B\'ezier interpolation improves the inference of dynamical models from data

TL;DR

This paper introduces a Bézier interpolation framework that enhances the accuracy of estimating time-integrated quantities in stochastic dynamical systems from limited, finitely sampled data, reducing bias in inference tasks.

Contribution

The authors develop a novel Bézier interpolation method that improves dynamical inference accuracy from limited data, demonstrated on population fitness and Ornstein-Uhlenbeck processes.

Findings

Bézier interpolation reduces estimation bias in dynamical inference.

The method performs especially well with limited time resolution data.

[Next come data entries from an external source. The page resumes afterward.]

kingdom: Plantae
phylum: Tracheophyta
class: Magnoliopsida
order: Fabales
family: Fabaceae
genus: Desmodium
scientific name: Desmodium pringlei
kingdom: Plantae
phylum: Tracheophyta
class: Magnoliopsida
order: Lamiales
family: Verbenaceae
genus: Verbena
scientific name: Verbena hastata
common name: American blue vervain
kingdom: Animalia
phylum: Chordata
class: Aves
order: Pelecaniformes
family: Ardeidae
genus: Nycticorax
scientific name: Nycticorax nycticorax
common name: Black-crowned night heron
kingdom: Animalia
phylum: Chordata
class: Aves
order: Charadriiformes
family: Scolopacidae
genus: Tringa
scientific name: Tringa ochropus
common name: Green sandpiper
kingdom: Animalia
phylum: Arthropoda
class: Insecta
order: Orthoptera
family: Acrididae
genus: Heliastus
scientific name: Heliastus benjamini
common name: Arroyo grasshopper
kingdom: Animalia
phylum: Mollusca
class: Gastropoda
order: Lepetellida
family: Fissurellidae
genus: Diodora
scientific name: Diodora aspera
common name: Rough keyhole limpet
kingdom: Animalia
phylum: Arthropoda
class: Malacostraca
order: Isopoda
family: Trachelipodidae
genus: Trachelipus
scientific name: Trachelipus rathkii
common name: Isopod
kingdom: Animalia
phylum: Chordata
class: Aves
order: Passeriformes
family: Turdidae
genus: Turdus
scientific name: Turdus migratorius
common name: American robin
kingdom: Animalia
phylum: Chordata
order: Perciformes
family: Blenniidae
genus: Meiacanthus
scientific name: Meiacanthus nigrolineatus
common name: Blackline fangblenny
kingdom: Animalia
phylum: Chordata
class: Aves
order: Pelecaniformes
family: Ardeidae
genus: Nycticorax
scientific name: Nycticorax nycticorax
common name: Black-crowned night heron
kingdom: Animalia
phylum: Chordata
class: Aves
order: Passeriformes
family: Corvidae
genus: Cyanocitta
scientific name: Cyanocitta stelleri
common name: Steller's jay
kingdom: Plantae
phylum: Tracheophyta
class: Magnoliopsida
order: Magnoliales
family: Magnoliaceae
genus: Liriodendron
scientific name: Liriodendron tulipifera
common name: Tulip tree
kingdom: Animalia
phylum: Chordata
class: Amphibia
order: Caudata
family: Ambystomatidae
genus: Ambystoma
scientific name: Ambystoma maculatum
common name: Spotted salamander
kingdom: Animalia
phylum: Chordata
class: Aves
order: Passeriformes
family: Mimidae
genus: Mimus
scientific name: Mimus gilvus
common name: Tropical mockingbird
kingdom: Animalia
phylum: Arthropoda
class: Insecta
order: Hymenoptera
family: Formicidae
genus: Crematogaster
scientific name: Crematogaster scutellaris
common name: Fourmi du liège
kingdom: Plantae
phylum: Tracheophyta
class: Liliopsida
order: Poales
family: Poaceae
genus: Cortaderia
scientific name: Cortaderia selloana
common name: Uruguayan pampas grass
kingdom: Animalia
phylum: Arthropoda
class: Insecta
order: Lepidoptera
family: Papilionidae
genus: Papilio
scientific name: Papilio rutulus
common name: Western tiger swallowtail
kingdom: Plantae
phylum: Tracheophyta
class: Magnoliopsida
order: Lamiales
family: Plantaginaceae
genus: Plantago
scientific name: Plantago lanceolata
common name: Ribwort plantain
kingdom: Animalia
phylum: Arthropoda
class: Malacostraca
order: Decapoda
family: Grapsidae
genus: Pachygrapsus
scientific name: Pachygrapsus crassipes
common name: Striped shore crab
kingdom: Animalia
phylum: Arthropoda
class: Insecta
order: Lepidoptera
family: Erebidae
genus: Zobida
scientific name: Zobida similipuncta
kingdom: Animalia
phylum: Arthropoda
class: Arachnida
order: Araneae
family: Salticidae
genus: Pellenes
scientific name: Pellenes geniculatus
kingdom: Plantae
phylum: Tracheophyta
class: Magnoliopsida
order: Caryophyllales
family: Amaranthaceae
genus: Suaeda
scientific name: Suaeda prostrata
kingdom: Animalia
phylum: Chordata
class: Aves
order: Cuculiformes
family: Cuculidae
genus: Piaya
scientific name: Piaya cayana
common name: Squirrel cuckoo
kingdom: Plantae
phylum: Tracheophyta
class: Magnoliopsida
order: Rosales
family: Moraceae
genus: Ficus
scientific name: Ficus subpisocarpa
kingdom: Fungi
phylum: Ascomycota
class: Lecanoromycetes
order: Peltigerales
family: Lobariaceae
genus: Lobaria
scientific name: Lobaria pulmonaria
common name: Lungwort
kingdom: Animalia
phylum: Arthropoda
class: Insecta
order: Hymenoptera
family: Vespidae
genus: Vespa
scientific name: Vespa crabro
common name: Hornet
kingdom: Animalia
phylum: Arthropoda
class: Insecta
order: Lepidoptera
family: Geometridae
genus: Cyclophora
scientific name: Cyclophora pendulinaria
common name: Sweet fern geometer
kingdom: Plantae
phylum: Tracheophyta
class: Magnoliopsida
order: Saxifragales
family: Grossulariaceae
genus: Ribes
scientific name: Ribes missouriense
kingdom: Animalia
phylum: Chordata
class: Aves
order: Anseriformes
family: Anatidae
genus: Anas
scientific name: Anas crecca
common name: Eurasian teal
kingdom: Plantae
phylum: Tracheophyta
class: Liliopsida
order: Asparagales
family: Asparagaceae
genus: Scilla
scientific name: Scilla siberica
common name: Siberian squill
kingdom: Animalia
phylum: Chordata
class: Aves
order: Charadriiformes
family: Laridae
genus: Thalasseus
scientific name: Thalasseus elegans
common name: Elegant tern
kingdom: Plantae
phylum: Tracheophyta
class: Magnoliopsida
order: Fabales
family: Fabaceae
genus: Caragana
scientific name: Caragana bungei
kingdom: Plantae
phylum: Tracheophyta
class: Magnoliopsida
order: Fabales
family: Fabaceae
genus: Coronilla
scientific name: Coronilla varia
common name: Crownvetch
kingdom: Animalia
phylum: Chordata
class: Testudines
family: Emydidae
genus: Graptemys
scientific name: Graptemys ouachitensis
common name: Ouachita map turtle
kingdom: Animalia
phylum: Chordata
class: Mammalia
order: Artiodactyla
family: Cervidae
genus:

Broad applicability to various dynamical inference problems.

Abstract

Many dynamical systems, from quantum many-body systems to evolving populations to financial markets, are described by stochastic processes. Parameters characterizing such processes can often be inferred using information integrated over stochastic paths. However, estimating time-integrated quantities from real data with limited time resolution is challenging. Here, we propose a framework for accurately estimating time-integrated quantities using B\'ezier interpolation. We applied our approach to two dynamical inference problems: determining fitness parameters for evolving populations and inferring forces driving Ornstein-Uhlenbeck processes. We found that B\'ezier interpolation reduces the estimation bias for both dynamical inference problems. This improvement was especially noticeable for data sets with limited time resolution. Our method could be broadly applied to improve accuracy for other dynamical inference problems using finitely sampled data.